É o caso também dos que defendem ser a esquerda parcial, buscando acusar os outros e proteger os seus, já que o julgamento e a condenação tiveram sua lisura reafirmada pelo “elogioso” trabalho do TRF4. No caso da grande mídia e dos coxinhas.

Independente do que fez o PT, ou deixou de fazer, o que está acontecendo é demolidor para a democracia. Afinal criam-se precedentes contra todo acúmulo civilizatório do direito moderno para condenar uma pessoa a qualquer custo.

Há conspiração? Não sei. Mas há nítido desrespeito à presunção de inocência, cerceamento ao direito de defesa, abuso de poder, inadequação típica (as ações de Lula não se encaixam em nenhum crime previsto em lei), constantes posicionamentos públicos contrários ao réu, além da falta de provas cabais. Sem provas que não deixem dúvidas, não se condena. Isso é uma conquista da civilização, não é do Lula.

Este julgamento é a cereja do bolo do golpe, pois permite a legitimação de todo o processo de impedimento de Dilma, visto que pouco importa a lei frente a vontade política dos operadores jurídicos.

Um judiciário parcial, que desrespeita as leis e que legitima um golpe de estado é uma ameaça ao regime político, às regras do jogo.

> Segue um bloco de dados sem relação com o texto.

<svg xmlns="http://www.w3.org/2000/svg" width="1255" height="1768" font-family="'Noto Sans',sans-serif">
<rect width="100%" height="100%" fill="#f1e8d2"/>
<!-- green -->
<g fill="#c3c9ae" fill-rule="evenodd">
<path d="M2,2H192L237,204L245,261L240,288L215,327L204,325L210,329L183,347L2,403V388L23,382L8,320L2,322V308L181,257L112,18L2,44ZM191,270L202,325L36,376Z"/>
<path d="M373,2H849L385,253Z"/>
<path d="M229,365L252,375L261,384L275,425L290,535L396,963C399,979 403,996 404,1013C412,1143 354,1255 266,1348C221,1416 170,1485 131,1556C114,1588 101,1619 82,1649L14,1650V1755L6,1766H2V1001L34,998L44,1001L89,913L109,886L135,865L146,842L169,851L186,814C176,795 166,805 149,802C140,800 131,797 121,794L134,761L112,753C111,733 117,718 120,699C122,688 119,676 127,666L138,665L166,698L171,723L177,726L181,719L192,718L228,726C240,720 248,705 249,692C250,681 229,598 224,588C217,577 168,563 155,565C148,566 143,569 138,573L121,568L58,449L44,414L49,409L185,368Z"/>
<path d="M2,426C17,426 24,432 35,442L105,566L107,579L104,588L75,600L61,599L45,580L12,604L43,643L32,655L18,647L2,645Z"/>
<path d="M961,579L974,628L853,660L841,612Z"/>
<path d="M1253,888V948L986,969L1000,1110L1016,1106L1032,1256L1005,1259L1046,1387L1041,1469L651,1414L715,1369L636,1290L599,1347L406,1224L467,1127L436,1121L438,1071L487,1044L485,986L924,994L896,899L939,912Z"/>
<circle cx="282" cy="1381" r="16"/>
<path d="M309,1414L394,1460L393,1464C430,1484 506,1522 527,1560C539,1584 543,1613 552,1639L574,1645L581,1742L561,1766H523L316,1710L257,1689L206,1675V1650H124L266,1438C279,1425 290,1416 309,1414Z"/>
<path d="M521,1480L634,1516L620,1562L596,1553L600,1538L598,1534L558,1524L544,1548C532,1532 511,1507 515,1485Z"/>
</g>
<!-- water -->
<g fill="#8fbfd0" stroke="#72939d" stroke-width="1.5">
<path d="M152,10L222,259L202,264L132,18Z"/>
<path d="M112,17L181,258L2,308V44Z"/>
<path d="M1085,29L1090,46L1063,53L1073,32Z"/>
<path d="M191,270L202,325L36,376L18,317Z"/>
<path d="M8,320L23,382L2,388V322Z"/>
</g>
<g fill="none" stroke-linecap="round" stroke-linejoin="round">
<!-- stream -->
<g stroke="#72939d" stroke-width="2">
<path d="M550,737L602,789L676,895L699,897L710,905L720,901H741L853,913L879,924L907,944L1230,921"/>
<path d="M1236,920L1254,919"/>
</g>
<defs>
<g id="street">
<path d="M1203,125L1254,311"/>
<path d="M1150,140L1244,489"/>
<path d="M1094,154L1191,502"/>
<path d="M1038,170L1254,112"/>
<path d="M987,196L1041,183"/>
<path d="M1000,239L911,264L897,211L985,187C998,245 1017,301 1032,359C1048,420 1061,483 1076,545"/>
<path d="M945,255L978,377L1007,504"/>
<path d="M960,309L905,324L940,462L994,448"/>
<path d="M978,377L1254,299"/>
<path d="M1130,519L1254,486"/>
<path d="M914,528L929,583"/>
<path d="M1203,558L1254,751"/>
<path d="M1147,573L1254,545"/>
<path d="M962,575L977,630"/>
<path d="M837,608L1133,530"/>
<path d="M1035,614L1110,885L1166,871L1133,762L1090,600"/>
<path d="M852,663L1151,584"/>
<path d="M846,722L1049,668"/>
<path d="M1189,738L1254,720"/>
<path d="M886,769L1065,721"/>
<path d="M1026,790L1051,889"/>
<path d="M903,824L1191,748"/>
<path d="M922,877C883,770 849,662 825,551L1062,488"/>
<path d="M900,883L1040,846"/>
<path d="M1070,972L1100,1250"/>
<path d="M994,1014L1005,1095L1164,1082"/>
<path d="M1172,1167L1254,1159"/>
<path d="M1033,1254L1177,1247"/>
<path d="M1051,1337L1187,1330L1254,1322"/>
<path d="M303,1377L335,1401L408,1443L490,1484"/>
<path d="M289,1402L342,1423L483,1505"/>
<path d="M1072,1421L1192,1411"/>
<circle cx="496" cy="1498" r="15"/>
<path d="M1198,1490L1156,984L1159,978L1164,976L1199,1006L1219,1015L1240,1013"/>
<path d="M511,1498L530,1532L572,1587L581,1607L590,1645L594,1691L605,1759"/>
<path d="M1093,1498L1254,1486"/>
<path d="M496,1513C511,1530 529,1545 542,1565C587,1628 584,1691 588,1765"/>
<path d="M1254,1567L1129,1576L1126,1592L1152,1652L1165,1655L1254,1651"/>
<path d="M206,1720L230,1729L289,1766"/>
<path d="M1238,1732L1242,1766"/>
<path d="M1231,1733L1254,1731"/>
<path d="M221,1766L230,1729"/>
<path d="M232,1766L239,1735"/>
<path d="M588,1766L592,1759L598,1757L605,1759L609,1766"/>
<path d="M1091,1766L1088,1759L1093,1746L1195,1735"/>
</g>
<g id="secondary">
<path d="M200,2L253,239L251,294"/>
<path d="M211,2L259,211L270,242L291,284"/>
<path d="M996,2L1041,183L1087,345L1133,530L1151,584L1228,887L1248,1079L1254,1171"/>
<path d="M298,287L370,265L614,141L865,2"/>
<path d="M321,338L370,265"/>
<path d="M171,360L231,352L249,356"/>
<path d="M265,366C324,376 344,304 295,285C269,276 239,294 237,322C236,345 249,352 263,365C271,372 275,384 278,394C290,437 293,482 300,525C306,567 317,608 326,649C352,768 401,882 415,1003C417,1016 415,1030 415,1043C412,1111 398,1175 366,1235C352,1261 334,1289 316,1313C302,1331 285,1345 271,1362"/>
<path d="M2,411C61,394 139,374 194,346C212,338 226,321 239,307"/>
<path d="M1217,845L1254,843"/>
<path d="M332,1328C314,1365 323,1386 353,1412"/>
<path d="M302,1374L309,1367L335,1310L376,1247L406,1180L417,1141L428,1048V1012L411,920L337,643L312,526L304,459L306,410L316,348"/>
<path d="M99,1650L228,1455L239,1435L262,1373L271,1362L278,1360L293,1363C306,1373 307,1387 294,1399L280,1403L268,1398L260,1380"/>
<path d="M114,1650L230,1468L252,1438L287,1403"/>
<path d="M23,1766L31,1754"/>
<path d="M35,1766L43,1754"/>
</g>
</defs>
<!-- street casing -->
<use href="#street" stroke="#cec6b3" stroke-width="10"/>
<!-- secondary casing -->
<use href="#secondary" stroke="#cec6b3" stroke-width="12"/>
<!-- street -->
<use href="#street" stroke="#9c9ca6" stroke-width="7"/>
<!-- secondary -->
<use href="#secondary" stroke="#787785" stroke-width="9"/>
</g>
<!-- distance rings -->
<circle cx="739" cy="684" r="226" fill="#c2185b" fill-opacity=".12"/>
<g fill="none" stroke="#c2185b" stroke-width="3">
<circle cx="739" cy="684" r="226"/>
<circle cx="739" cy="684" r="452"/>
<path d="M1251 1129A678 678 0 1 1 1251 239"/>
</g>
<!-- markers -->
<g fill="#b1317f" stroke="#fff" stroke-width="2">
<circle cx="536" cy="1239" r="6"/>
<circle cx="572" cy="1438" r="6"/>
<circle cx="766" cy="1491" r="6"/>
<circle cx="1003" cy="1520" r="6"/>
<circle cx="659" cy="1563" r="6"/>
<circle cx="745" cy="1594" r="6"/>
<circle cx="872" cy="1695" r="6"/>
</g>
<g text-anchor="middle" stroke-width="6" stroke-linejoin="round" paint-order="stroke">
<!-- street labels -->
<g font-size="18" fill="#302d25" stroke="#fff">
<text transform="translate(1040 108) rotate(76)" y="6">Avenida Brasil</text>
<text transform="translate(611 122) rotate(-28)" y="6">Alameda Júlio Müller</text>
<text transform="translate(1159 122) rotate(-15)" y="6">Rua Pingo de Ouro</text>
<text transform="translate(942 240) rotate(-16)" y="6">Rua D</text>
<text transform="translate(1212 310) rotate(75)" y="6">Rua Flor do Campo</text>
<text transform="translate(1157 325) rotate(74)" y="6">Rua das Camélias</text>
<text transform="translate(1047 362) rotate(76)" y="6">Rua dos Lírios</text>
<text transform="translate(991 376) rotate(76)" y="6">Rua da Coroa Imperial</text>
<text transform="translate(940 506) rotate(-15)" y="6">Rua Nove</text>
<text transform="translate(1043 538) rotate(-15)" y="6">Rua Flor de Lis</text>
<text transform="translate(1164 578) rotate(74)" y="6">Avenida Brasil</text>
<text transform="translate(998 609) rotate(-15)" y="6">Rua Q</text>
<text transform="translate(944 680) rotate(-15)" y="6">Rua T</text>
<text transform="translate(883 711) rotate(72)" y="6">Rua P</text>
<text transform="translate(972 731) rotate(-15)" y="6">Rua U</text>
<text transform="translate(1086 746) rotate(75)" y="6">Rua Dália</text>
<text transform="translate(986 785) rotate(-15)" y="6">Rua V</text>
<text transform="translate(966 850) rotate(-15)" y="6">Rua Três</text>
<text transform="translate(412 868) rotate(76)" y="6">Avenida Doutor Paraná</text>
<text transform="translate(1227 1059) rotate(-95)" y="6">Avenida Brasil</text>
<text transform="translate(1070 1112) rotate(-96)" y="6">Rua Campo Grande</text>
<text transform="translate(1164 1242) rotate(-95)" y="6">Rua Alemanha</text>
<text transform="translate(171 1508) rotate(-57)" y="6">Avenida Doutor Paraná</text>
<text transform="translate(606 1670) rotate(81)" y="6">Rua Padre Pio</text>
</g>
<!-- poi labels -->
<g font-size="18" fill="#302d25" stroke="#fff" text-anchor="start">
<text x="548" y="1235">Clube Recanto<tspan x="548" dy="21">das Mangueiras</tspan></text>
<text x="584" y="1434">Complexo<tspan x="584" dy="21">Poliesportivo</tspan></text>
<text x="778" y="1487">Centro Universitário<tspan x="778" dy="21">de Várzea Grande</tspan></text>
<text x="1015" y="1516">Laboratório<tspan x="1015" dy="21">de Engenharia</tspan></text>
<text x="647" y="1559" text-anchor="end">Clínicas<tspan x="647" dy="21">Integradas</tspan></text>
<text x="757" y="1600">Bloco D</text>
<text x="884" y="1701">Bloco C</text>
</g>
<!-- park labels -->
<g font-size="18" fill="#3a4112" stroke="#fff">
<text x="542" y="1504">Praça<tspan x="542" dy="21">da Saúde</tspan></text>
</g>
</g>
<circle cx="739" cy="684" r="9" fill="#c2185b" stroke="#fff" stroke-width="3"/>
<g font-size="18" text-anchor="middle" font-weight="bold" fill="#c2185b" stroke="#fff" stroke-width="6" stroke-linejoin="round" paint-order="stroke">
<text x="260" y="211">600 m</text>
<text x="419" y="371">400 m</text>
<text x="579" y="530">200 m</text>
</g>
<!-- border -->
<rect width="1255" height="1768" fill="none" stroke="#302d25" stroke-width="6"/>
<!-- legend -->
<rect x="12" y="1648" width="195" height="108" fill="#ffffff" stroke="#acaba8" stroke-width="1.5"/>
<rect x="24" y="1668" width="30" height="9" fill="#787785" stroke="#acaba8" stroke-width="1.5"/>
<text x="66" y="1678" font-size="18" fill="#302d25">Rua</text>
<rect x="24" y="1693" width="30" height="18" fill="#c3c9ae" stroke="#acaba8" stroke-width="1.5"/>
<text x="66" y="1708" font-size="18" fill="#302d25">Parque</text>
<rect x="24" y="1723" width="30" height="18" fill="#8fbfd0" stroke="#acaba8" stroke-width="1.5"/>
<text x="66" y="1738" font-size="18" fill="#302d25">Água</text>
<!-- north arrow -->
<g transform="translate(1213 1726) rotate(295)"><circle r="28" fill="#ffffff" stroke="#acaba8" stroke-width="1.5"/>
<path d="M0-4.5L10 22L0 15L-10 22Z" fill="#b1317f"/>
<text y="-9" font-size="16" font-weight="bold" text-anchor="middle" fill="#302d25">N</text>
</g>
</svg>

Portanto, passamos da fase de disputa ideológica para, digamos, a de disputa concreta de poder.

Até conservadores e reacionários – porém honestos intelectualmente – como Reinaldo de Azevedo, entendem que se formou um juízo de exceção para julgar Lula. O articulista denuncia cotidianamente que o triplex não é e nunca foi do petista, e que os juízes (os quatro: três do TRF4 e Murow) são parciais e tem se contorcido para fundamentar juridicamente seu julgamento político.

Mas o jogo, na realidade concreta da história, sempre foi assim. Quando os privilégios das elites não cabem mais nas regras elas quebram as regras. A burguesia, enquanto segmento social, enquanto classe social, nasceu, cresceu e se desenvolveu assim, bancando mudanças de regime toda vez que o mesmo não lhe era útil. Por que isso mudaria agora? Seriam as regras mais sólidas do que antes?
Parece-me que no cenário atual não vale mais a mediação, os acordos, o “fair play”, aquele em que o atleta perdedor ergue o braço junto com o do ganhador, demonstrando que aceita a derrota, e tem honra por isso.

É como se dissessem, agora é guerra. Deixamos a seara da política e adentramos a da força.

Contudo, esta não é uma guerra nova. Para as periferias, para populações do campo, para as negras, pobres, para quem foi sistematicamente oprimido pelo sistema, não teve escolas boas, não tem empregos bons, esteve a vida inteira a merce do “baculejo”, da cadeia, da morte que ronda a vizinhança, este é o cotidiano.

Para a maioria da classe trabalhadora o motor da história nunca deixou de ser a luta de classes, e o absurdo é acreditar que a Justiça algum dia foi justa.

O que está acontecendo com Lula é um banho de realidade. Não quer dizer que é certo. É errado, sempre foi. E sempre houve quem ignorasse isso em defesa da ilusão de que o Judiciário é justo, de que a democracia existe sob o capitalismo.

Lembrei de Belchior: Eu não estou interessado em nenhuma teoria/ Nem nessas coisas do oriente, romances astrais/ A minha alucinação é suportar o dia-a-dia,/ E meu delírio é a experiência com coisas reais.